The Court disagrees with this contention. In the first place, as a matter of law conduct cannot be substituted for the regulation's requirement of an express waiver. Secondly, plaintiff has never asserted or argued that the Commissioner made such express statement. Thirdly, affidavits by Kenneth A. Kohl, Associate Commissioner, Office of Guaranteed Student Loans (Nov. 9, 1976) and Edwin B. Parker, III, Acting Associate Commissioner of Education, Office of Guaranteed Student Loans (Apr. 21, 1977) show that the Commissioner of Education has never delegated his authority to waive statutory or regulatory requirements to subordinate employees of the Office of Guaranteed Student Loans. Plaintiff has not submitted to this Court any sworn affidavits or evidence to rebut the above mentioned affidavits.
It appears to this Court that in the instant case there is no genuine issue of material fact and that defendants are entitled to Judgment as a matter of law.

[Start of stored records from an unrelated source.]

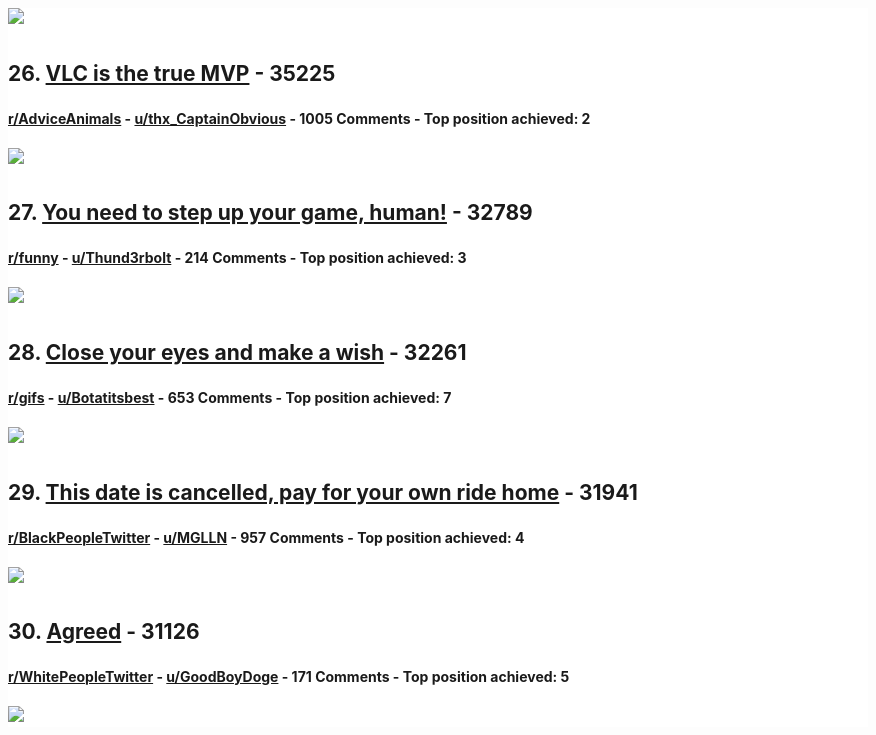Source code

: <a href="http://www.dallasobserver.com/news/dallas-has-now-lost-82-cases-against-robert-groden-someone-call-guinness-8680799"><img src="https://b.thumbs.redditmedia.com/lpBahipquRlDAJqG4f0dNrn_T2uU_oAcufLw0rMn_8w.jpg"></img></a>

## 26. [VLC is the true MVP](http://reddit.com/r/AdviceAnimals/comments/8o2ysi/vlc_is_the_true_mvp/) - 35225
#### [r/AdviceAnimals](http://reddit.com/r/AdviceAnimals) - [u/thx_CaptainObvious](http://reddit.com/u/thx_CaptainObvious) - 1005 Comments - Top position achieved: 2

<a href="https://i.imgur.com/CwXXYXA.jpg"><img src="https://b.thumbs.redditmedia.com/V7TaZcRdZVFmbDu9K0PB6bMlSx1LMiua9NRT0JosdKM.jpg"></img></a>

## 27. [You need to step up your game, human!](http://reddit.com/r/funny/comments/8o0zrs/you_need_to_step_up_your_game_human/) - 32789
#### [r/funny](http://reddit.com/r/funny) - [u/Thund3rbolt](http://reddit.com/u/Thund3rbolt) - 214 Comments - Top position achieved: 3

<a href="https://i.imgur.com/98ti0yP.gifv"><img src="https://b.thumbs.redditmedia.com/5n7-UPC9zJKC9-tsOBESc4pzVKnLJyNRhuri852FTQg.jpg"></img></a>

## 28. [Close your eyes and make a wish](http://reddit.com/r/gifs/comments/8o0xd4/close_your_eyes_and_make_a_wish/) - 32261
#### [r/gifs](http://reddit.com/r/gifs) - [u/Botatitsbest](http://reddit.com/u/Botatitsbest) - 653 Comments - Top position achieved: 7

<a href="https://i.imgur.com/rRmiCPa.gif"><img src="https://b.thumbs.redditmedia.com/wKV6DNyP84wa7Kl-39GKV0oHGTzIGLMwmIlNT_Uhglo.jpg"></img></a>

## 29. [This date is cancelled, pay for your own ride home](http://reddit.com/r/BlackPeopleTwitter/comments/8o1r6x/this_date_is_cancelled_pay_for_your_own_ride_home/) - 31941
#### [r/BlackPeopleTwitter](http://reddit.com/r/BlackPeopleTwitter) - [u/MGLLN](http://reddit.com/u/MGLLN) - 957 Comments - Top position achieved: 4

<a href="https://i.imgur.com/TDDoMqX.gifv"><img src="https://a.thumbs.redditmedia.com/bN-QTQMo_Eb8-WmaAsZ7OIBBvE10QUCZhBj3K4tsiz4.jpg"></img></a>

## 30. [Agreed](http://reddit.com/r/WhitePeopleTwitter/comments/8o0oet/agreed/) - 31126
#### [r/WhitePeopleTwitter](http://reddit.com/r/WhitePeopleTwitter) - [u/GoodBoyDoge](http://reddit.com/u/GoodBoyDoge) - 171 Comments - Top position achieved: 5

<a href="https://i.redd.it/h10uz4s4fl111.jpg"><img src="https://b.thumbs.redditmedia.com/QHv1QFr0vE7qyZ-eOvwCaFoVViEWNobyZnDsqXJ-A4U.jpg"></img></a>
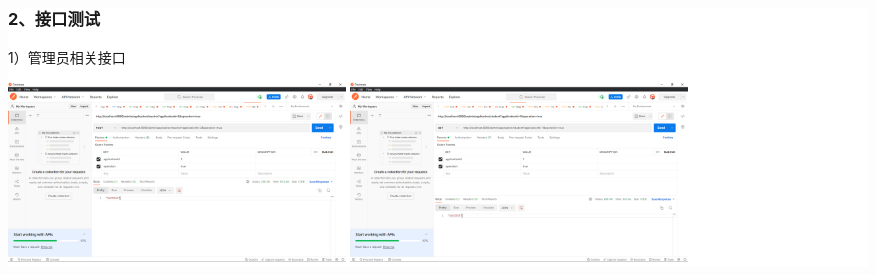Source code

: ### 2、接口测试

1）管理员相关接口

<img src="./管理员通过教师申请.png" alt="管理员通过教师申请" style="zoom: 33%;" />

<img src="./管理员通过选课申请.png" alt="管理员处理学生选课申请" style="zoom:33%;" />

WHEREFORE plaintiff's motion for Summary Judgment is denied, and defendants' prayers for Summary Judgment are GRANTED. The Clerk is hereby directed to enter Judgment in favor of the defendants, dismissing this action.
NOTES
[1] Plaintiff's complaint also seeks a declaratory judgment on the issue of whether or not disbursement of funds prior to the date of the "federally insured" stamp is improper.
[2] The applications.
[3] See defendants' memorandum supporting Motion to Reconsider, pages 3 and 4, dated November 17, 1976.
[4] Therefore the issue of whether or not defendants' agents were acting within the scope of their authority (if they did in fact approve of plaintiff's policy of "prior disbursement") need not be resolved by this Court since the government as a matter of law was acting in its sovereign capacity.